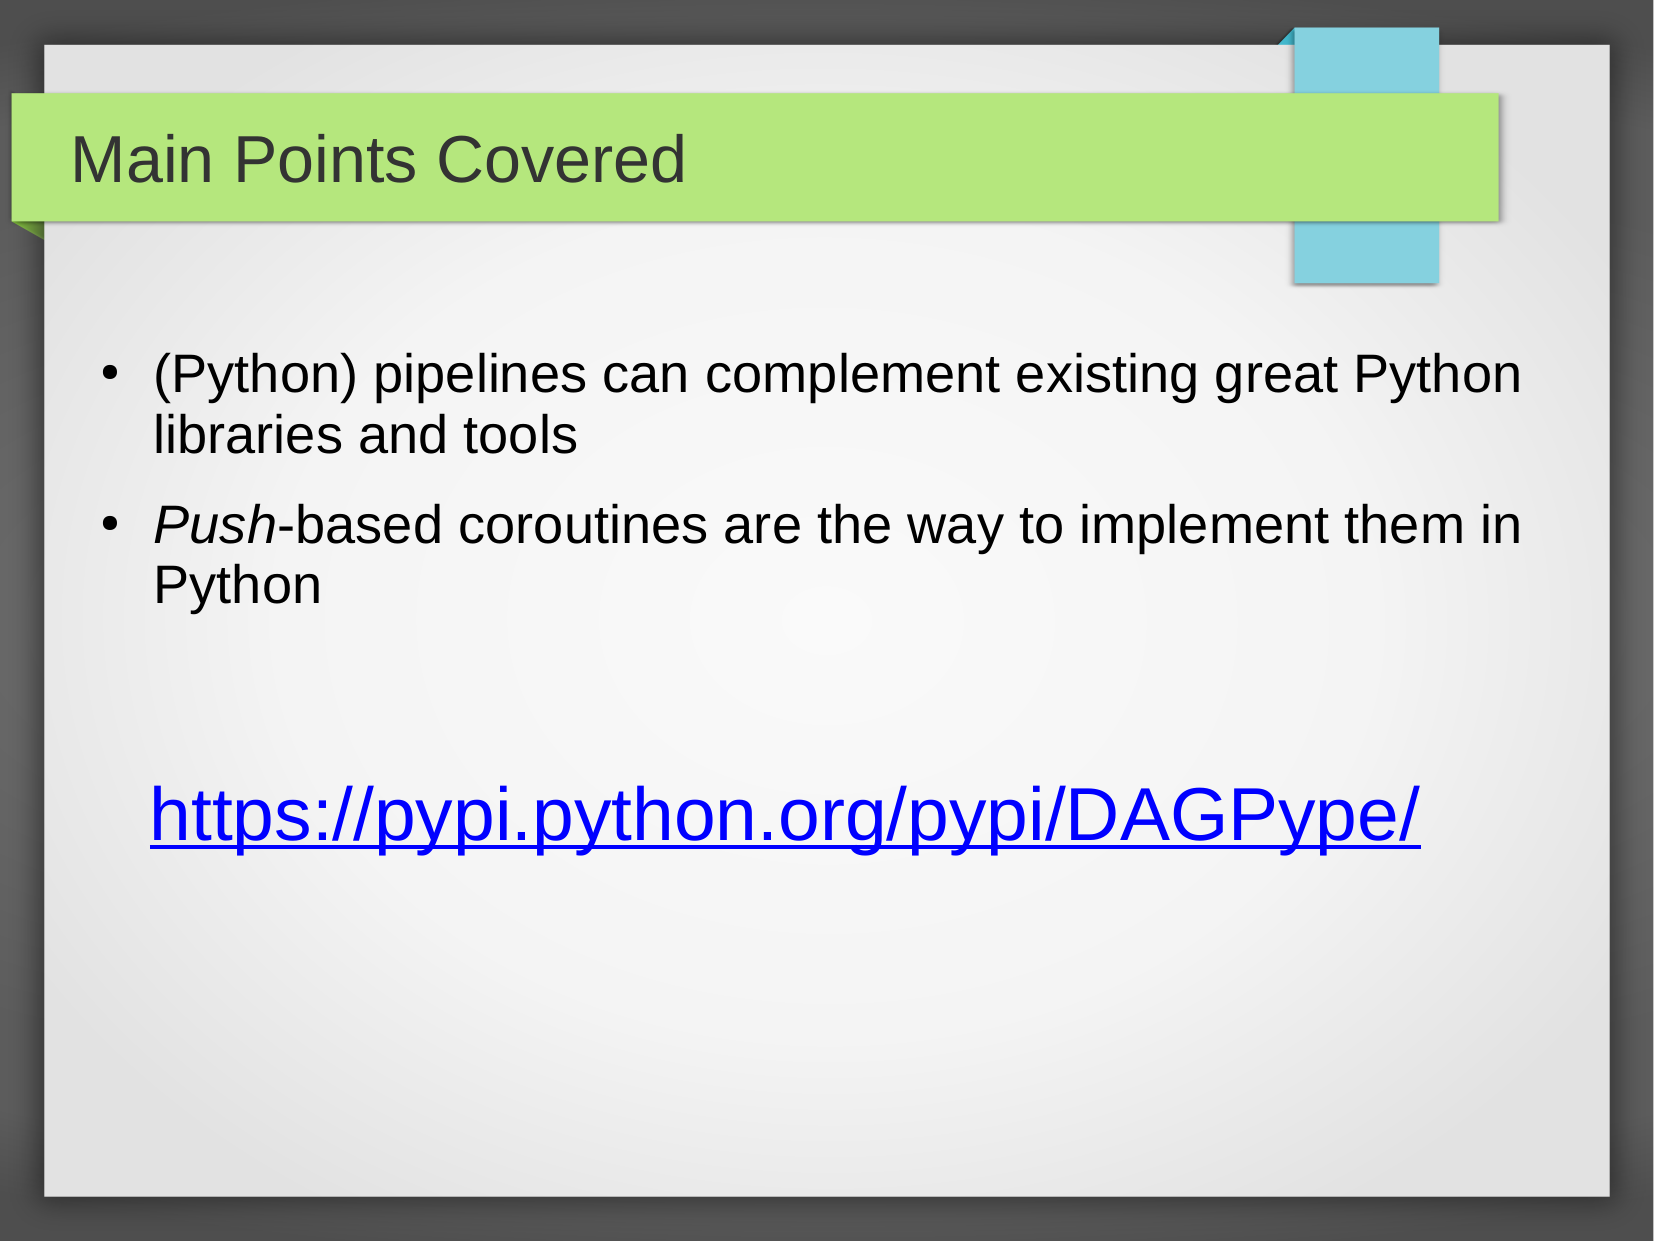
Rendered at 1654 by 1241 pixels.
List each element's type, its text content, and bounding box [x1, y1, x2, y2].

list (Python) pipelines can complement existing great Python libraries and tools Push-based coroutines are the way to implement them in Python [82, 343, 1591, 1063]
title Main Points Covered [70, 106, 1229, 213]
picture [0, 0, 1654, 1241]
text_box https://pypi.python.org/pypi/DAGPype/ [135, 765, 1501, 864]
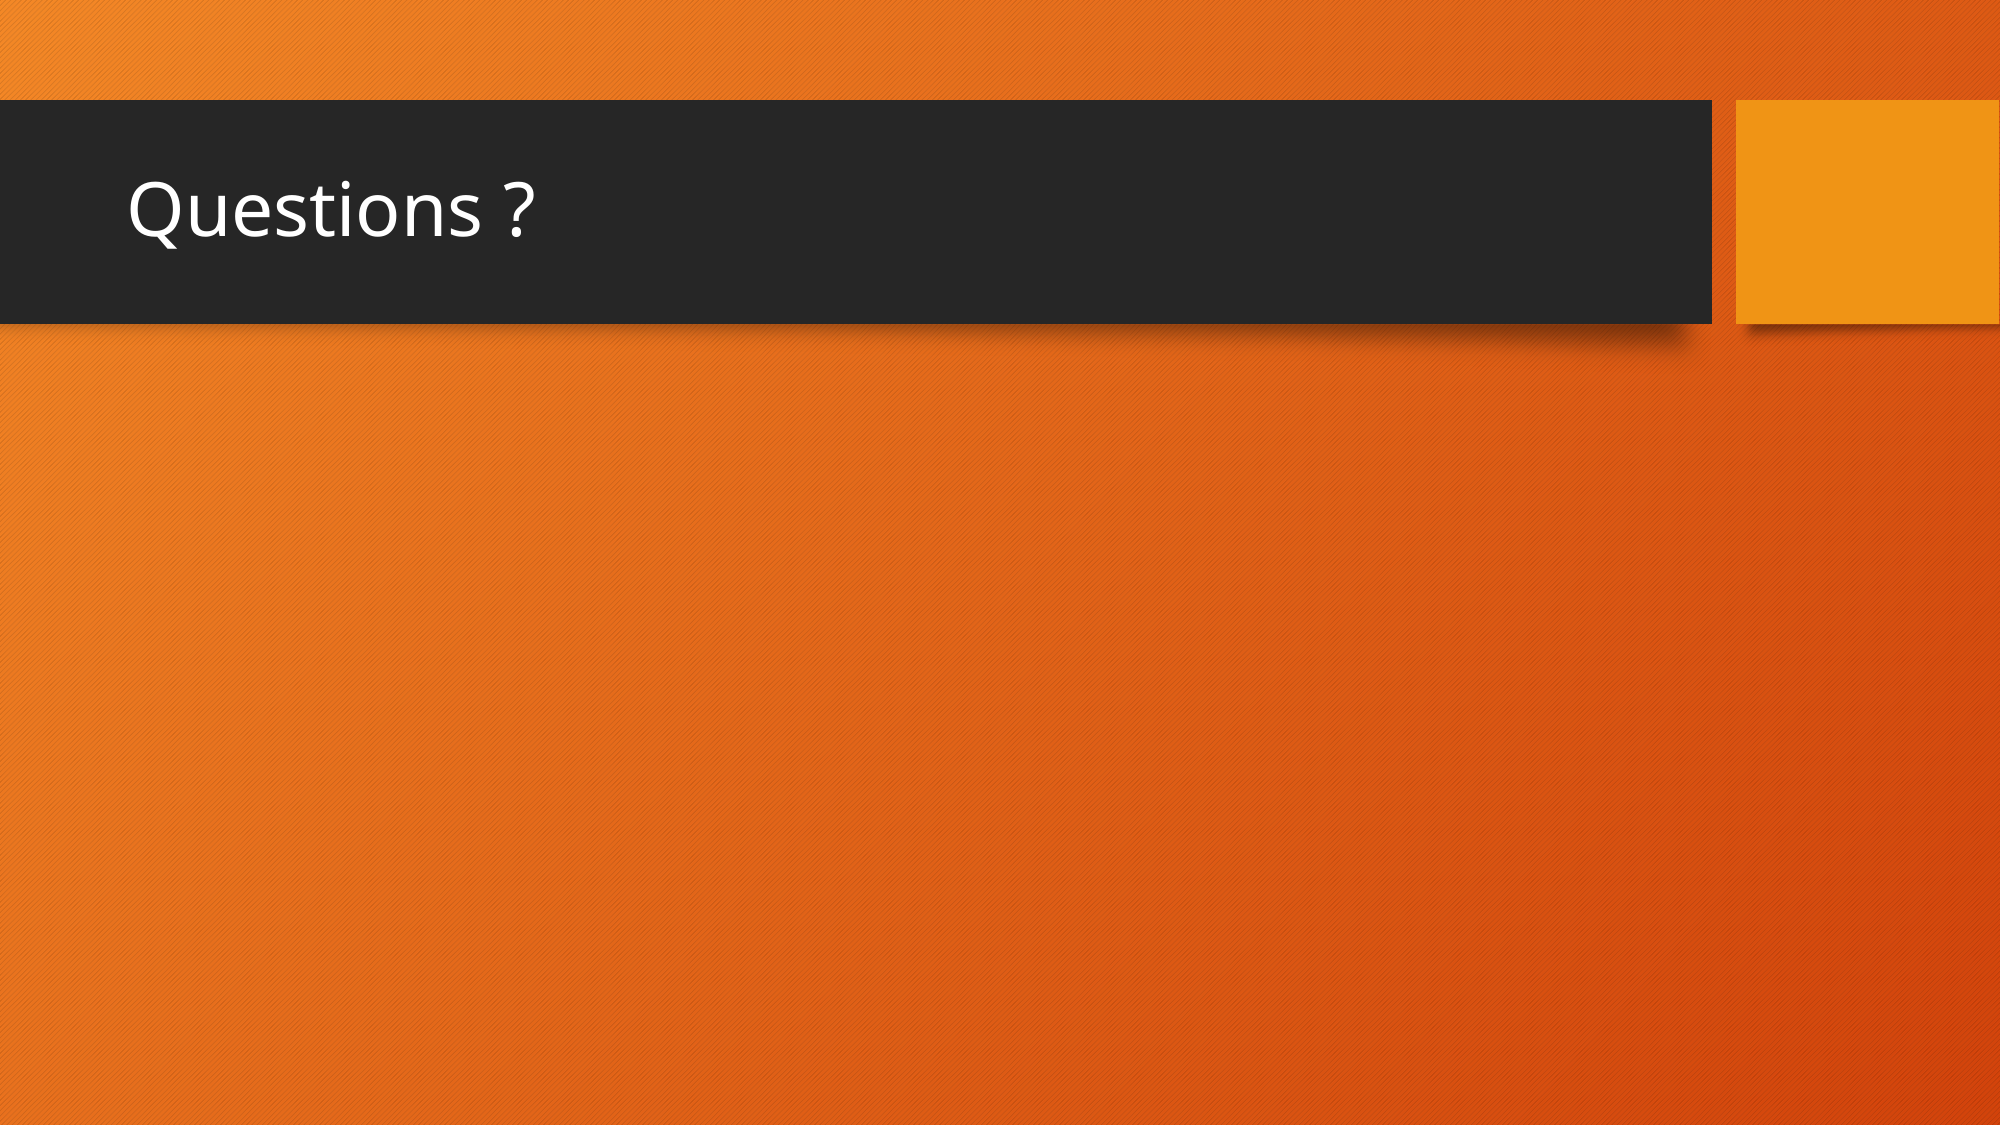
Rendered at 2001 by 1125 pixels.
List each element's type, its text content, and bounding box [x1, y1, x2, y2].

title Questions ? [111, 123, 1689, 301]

-- -- --

Can you format the lines of all the records above as a JSON list of strings, one string per line, with blank lines skipped and the pictures left out?

* **Task answer**:
[
  "Rendered at 1654 by 1241 pixels.",
  "List each element's type, its text content, and bounding box [x1, y1, x2, y2].",
  "list (Python) pipelines can complement existing great Python libraries and tools Push-based coroutines are the way to implement them in Python [82, 343, 1591, 1063]",
  "title Main Points Covered [70, 106, 1229, 213]",
  "picture [0, 0, 1654, 1241]",
  "text_box https://pypi.python.org/pypi/DAGPype/ [135, 765, 1501, 864]",
  "Rendered at 2001 by 1125 pixels.",
  "List each element's type, its text content, and bounding box [x1, y1, x2, y2].",
  "title Questions ? [111, 123, 1689, 301]"
]